The usually placid waters of the art market in Spain were shaken to unexpected extremes in 2021 when a painting attributed to the circle of the painter Ribera (17th century) that was set to be auctioned in Madrid with a starting price of 1,500 euros turned out to be a Caravaggio. After being declared non-exportable by the Ministry of Culture, it was acquired two years later by an English patron for around 30 million euros. Around the same time, in December 2021, without attracting the attention of specialists, Todocolección put up for auction what was then believed to be a fake Degas painting, now named In Praise of Makeup, which was purchased by a collector from Barcelona for 926 euros. After being properly studied and authenticated, the estimation of its value in the current market could rise to between seven and eight million euros, according to sources close to the fortunate buyer. Others raise the possibility to twelve million.


‘In Praise of Makeup’


The news that the rediscovered Degas in Barcelona was sold on Todocolección in an auction with a starting price of one euro, revealed by El Punt Avui and confirmed by La Vanguardia, adds a new chapter to the tumultuous life of a painting. The rediscovery was anticipated on Sunday by this newspaper before its presentation on Tuesday at the Ateneo de Madrid, led by the expert and author of the online catalog of the impressionist painter, Michel Schulman. The research team, which also included art historian Judith Urbano, dean of the Faculty of Humanities at UIC, Álvaro Pascual from the University of Valladolid, and consultant Juan Arjona, explained the painting’s biography but omitted this latest chapter.

In Praise of Makeup was acquired in 1887 in Paris by the artist and writer Julián Bastinos directly from the painter for 3,000 francs. He later traveled with it to Cairo. After his death, it was repatriated to Barcelona by his brother, Antonio J. Bastinos, and hung in the family mansion in the Jardinets del Passeig de Gràcia, alongside another Degas, two Goyas, paintings by Nonell and Fortuny… until it was confiscated by the Republican Generalitat. It was then deposited in the monastery of Pedralbes and later exhibited in the building of the Pension Fund in Montjuïc, from where the National Artistic Heritage Defense Service (Sdpan), created by the Francoists, managed the returns between May 1939 and 1947. Still visible on its reverse is the label with the inscription “Recovered from the enemy,” dated the day after Franco’s troops entered Barcelona.

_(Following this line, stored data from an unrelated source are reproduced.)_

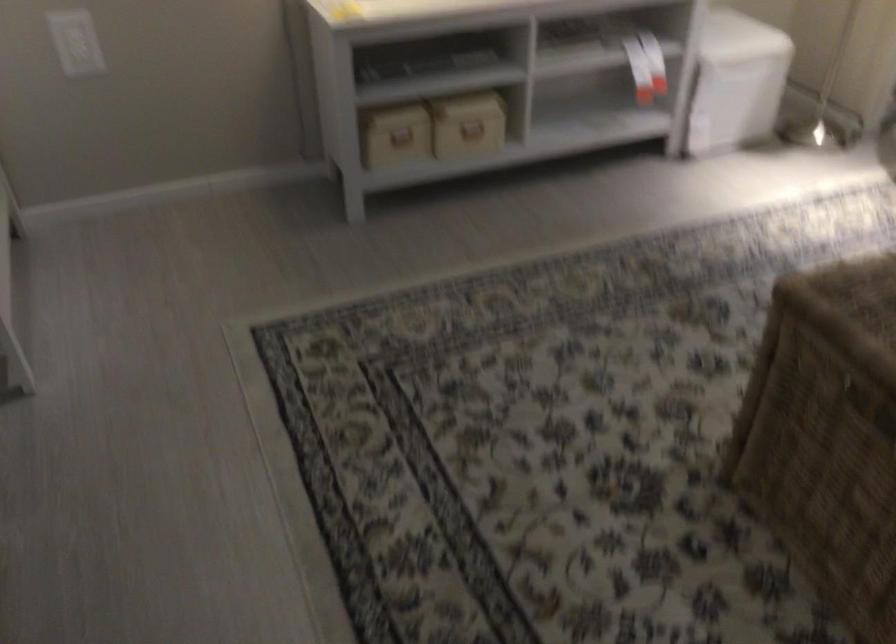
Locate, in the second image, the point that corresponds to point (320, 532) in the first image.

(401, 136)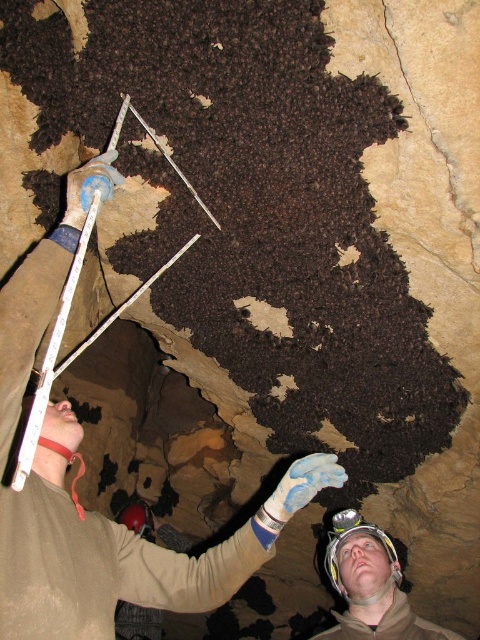
Question: Which point is closer to the camera?

Choices:
 (A) (363, 589)
 (B) (54, 627)

Answer: (B)

Question: Is tan leather glove at upper center smaller than white hard hat at center?

Choices:
 (A) no
 (B) yes

Answer: (A)

Question: Which point is closer to the camera?

Choices:
 (A) tan leather glove at upper center
 (B) white hard hat at center

Answer: (A)

Question: Which of the following is the farthest from the observer?

Choices:
 (A) white hard hat at center
 (B) tan leather glove at upper center

Answer: (A)

Question: From the image, what is the correct spatial relationship of tan leather glove at upper center in relation to white hard hat at center?

Choices:
 (A) right
 (B) left

Answer: (B)

Question: Can you confirm if tan leather glove at upper center is positioned to the right of white hard hat at center?

Choices:
 (A) yes
 (B) no

Answer: (B)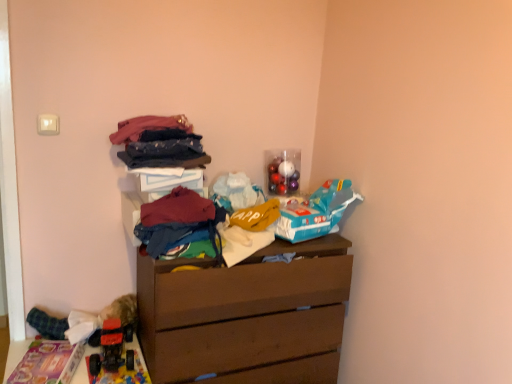
Find the location of a particular element. This screenshot has height=384, width=512. free space above multicolored fabric pile at center, the first clothing in the bottom-to-top sequence (from a real-world perspective) is located at coordinates (183, 213).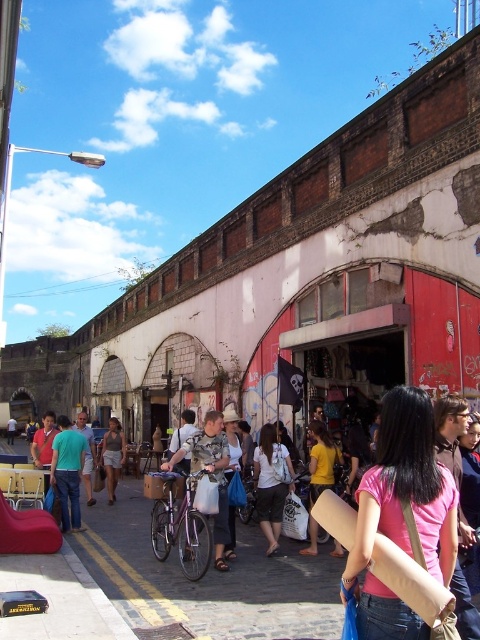
Question: Which object is closer to the camera taking this photo?

Choices:
 (A) pink matte shirt at center
 (B) matte green shirt at center
 (C) white cotton shirt at center
 (D) yellow matte shirt at center

Answer: (A)

Question: Can you confirm if yellow matte shirt at center is positioned to the left of light brown leather jacket at center?

Choices:
 (A) yes
 (B) no

Answer: (B)

Question: Based on their relative distances, which object is farther from the pink matte shirt at center?

Choices:
 (A) light gray cotton shirt at center
 (B) yellow matte shirt at center
 (C) white cotton shirt at center

Answer: (A)

Question: Observing the image, what is the correct spatial positioning of yellow matte shirt at center in reference to green cotton shirt at center?

Choices:
 (A) above
 (B) below

Answer: (A)

Question: Does pink matte shirt at center have a smaller size compared to yellow matte shirt at center?

Choices:
 (A) yes
 (B) no

Answer: (A)

Question: Which of the following is the closest to the observer?

Choices:
 (A) white cotton shirt at center
 (B) matte green shirt at center

Answer: (A)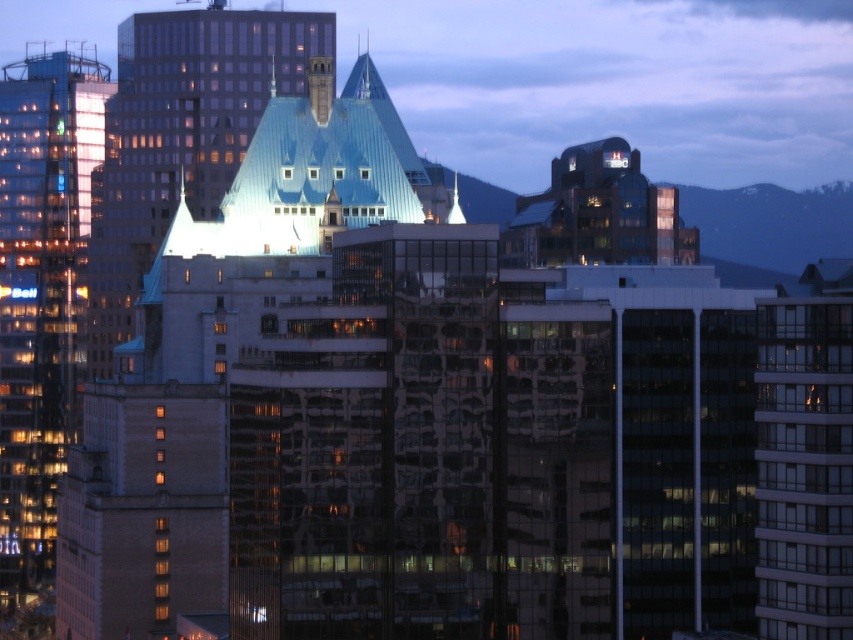
You are standing at the point with coordinates point (177, 24) and want to walk towards the point with coordinates point (10, 368). Will the building with the greenish blue roof block your path?

Point (10, 368) is behind point (177, 24), so the building with the greenish blue roof will block your path to point (10, 368).

You are standing at point (42, 294) in the city. Can you see the greenish blue roofed building in the foreground? Please explain why or why not based on your location.

The point (42, 294) is where the glassy reflective skyscraper at left is located. Since this skyscraper has reflective surfaces, it may obstruct your view of the greenish blue roofed building in the foreground depending on the angle and position of both structures.

You are an architect analyzing the city layout. From your vantage point, which building would appear closer to you, the glassy reflective skyscraper at left or the blue glass building at center?

The glassy reflective skyscraper at left is positioned under the blue glass building at center, meaning it is closer to you since objects lower in the visual field are typically nearer.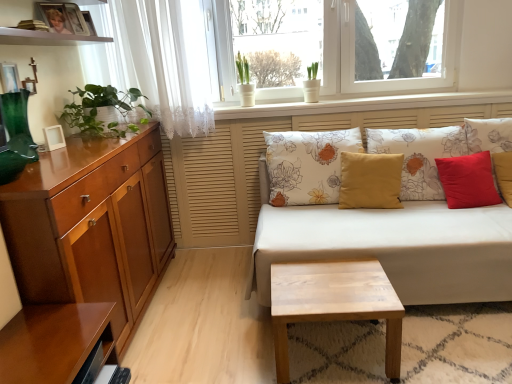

After the late Antonio J. Bastinos passed away, his widow asked a neighbor, Francisco Mario Ricart, to take care of his estate and gave him the power to sell it. This sale was completed in 1940 to the textile industrialist Joan Llonch Salas, who was also a patron and collector. Llonch Salas, who presided over the Banco de Sabadell and the Academy of Fine Arts in the Valles region, purchased the estate for 3,000 pesetas. In 2021, unable to verify its authenticity, Bastinos’ heirs sold the estate on the Todocolección platform, a marketplace specializing in the buying and selling of antique or collectible items. The starting price was 1 euro.